Alvarez: I am absolutely sure of it. We talked about the ideas in it. I think that what The New Poetry did – because I had a certain limited critical authority – it gave her the go-ahead to do what she now began to do. The thing is… look: in The Savage God there is a thing about my meeting up with an editor of one of the leading literary magazines of the time a couple of weeks before Sylvia killed herself, at some lousy literary party, who said “Have you seen Sylvia recently?” I asked why? He said “Because I think she’s in really bad shape. And she sent me some poems.” I said “Which ones?” Daddy, Lady Lazarus – twenty of them, all classics now. I said “Oh, which ones are you going to publish?” He said “None, they are too extreme for my taste.”
Swift: It seems remarkable that any editor of sound judgement could have so signally failed to recognize Plath’s ability. Why were editors so unreceptive to Plath’s work?
Alvarez: They couldn’t hear it. They all thought poems should look like Larkin’s.
Swift: You say about her that “I believe she was a genius.”
Alvarez: Yes, I think she was.
Swift: Did you know any other poets of genius?
Alvarez: Lowell. Zbigniew Herbert. ‘Zbig’ translated into English is still, for me, the best poet of the second half of the 20th century. Ted Hughes was also a genius when he was on form, but he had this thing where he absolutely had to write too much.
Swift: One of the things that strikes me about your poetry is that it is very honest, risk-taking in being so open, stripped bare of many stylistic tricks.
Alvarez: I write poetry when I get lucky, and write prose for a living. I don’t get lucky that often. I think it is complicated. You have to have your head in the right place for a poem to happen. You have to – there is that weird feeling, I have to get something down. Sometimes you can hear a poem before you know what the words are. There’s a poem of mine, The Gate, and I could hear that one before I wrote it. Mermaid is one of my own favourite poems.

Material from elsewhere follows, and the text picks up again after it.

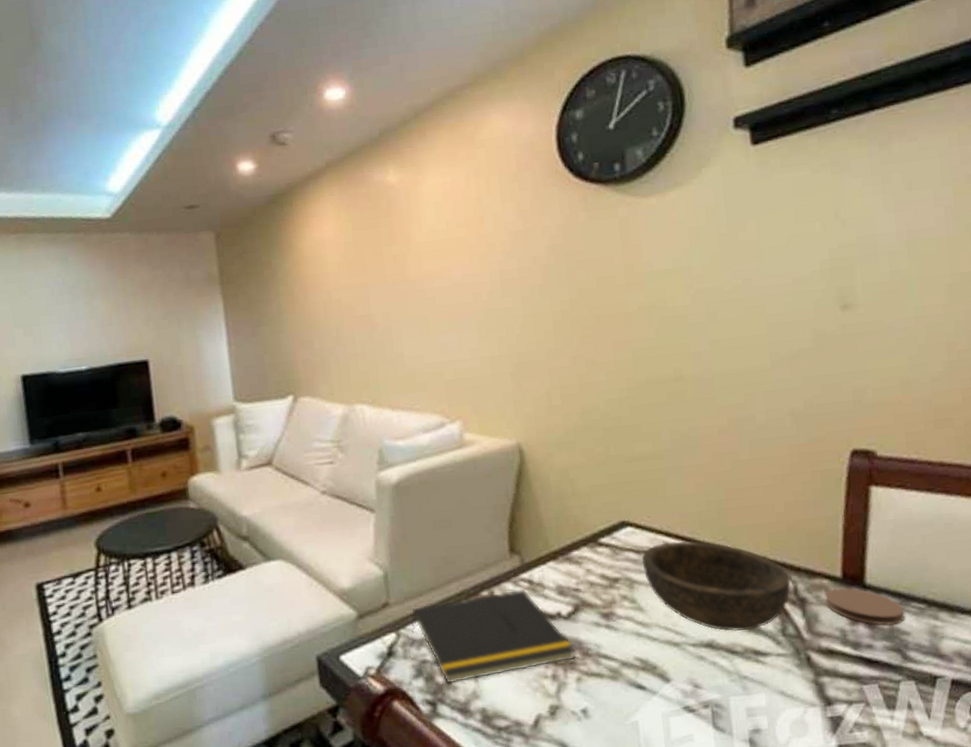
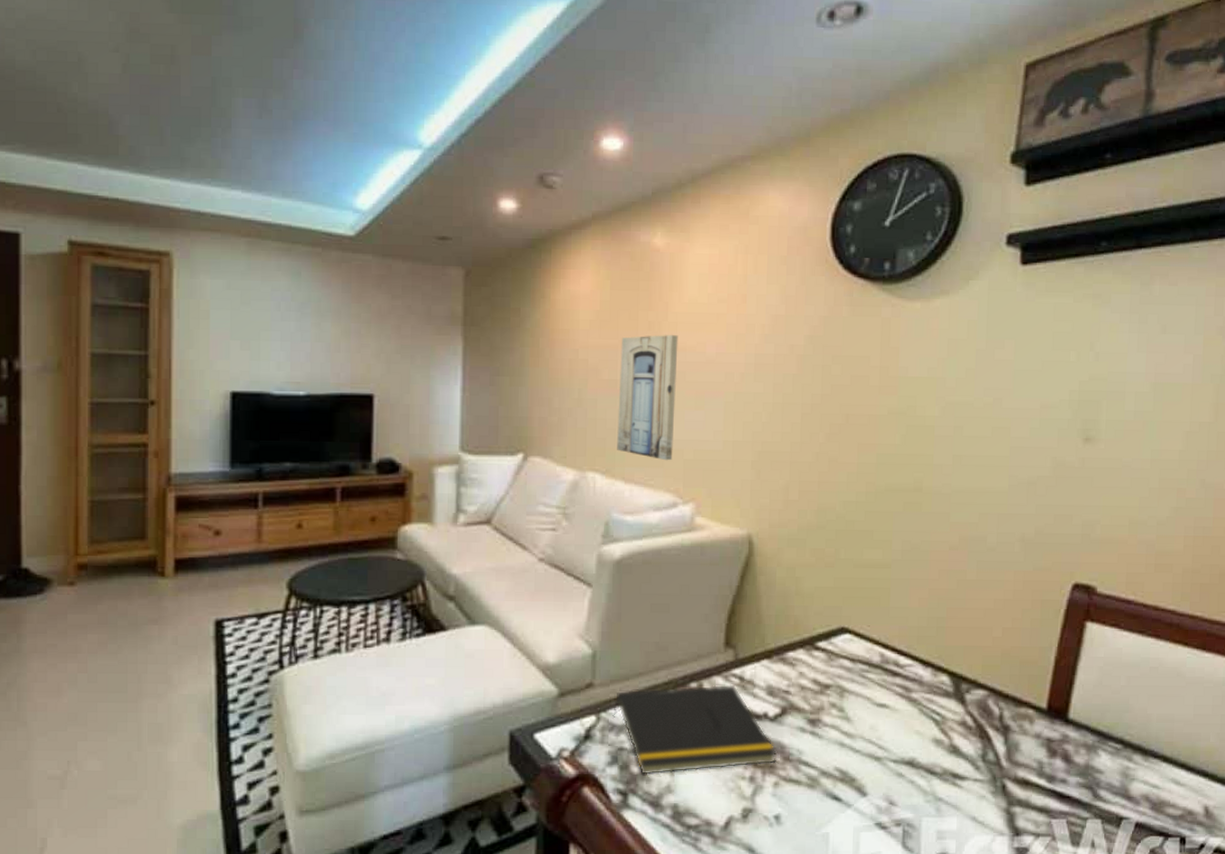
wall art: none [370,264,434,385] -> present [617,335,678,461]
bowl: present [641,540,791,632] -> none [855,654,998,752]
coaster: present [825,588,905,626] -> none [1028,719,1102,763]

Swift: I’d like to talk briefly about some of the other poetic influences in your writing life. Donne, of course.
Alvarez: Yeah, I really love Donne. I have to say I suspect given my track record he was the guy I most wanted to model my life on. He was the first to write a book on suicide, you know.
Swift: Was that Biothanatos?
Alvarez: Yes. I love the idea that when you read a poem of his he’s right there in the room with you – there he is, bingo. That’s kind of terrific.
Swift: Are there any younger poets you enjoy reading?
Alvarez: I don’t keep up with much contemporary poetry. I read some poems by Don Paterson which I thought were very good. I read the new magazine The Liberal – they’re good on poetry. Alice Oswald, good poems. David Harsent is very good. Alan Jenkins, too. Once you walk out, you just don’t see the books in the same way.
Swift: What made you walk out on the poetry world?
Alvarez: I got so depressed by the whole poetry business – the petty bitching. Envy is the fuel the poetry world drives on.
Swift: You say that, when you heard Plath’s poetry you knew it was that rare thing – a real poem. How does one know when it is a real poem?
Alvarez: You just know, like listening to music.
Swift: When you reviewed Robert Lowell’s Life Studies you knew it was real poetry.
Alvarez: Yes, but I also knew what was going to happen. The people that loved the rather ornate pellucid thick-textured stuff of Lord Weary’s Castle, presented with plainer work, wouldn’t know what to do with it. There were pieces by eminent critics saying he’d lost it.
Swift: To get a book as good as Life Studies on your desk, that doesn’t happen every decade. You called it like you saw it, and you called it right
Alvarez: Calling it like you see it may be satisfying on all sorts of levels, but it sure doesn’t make you lovable.[Al laughs and we both agree this is a perfect place to end the interview.]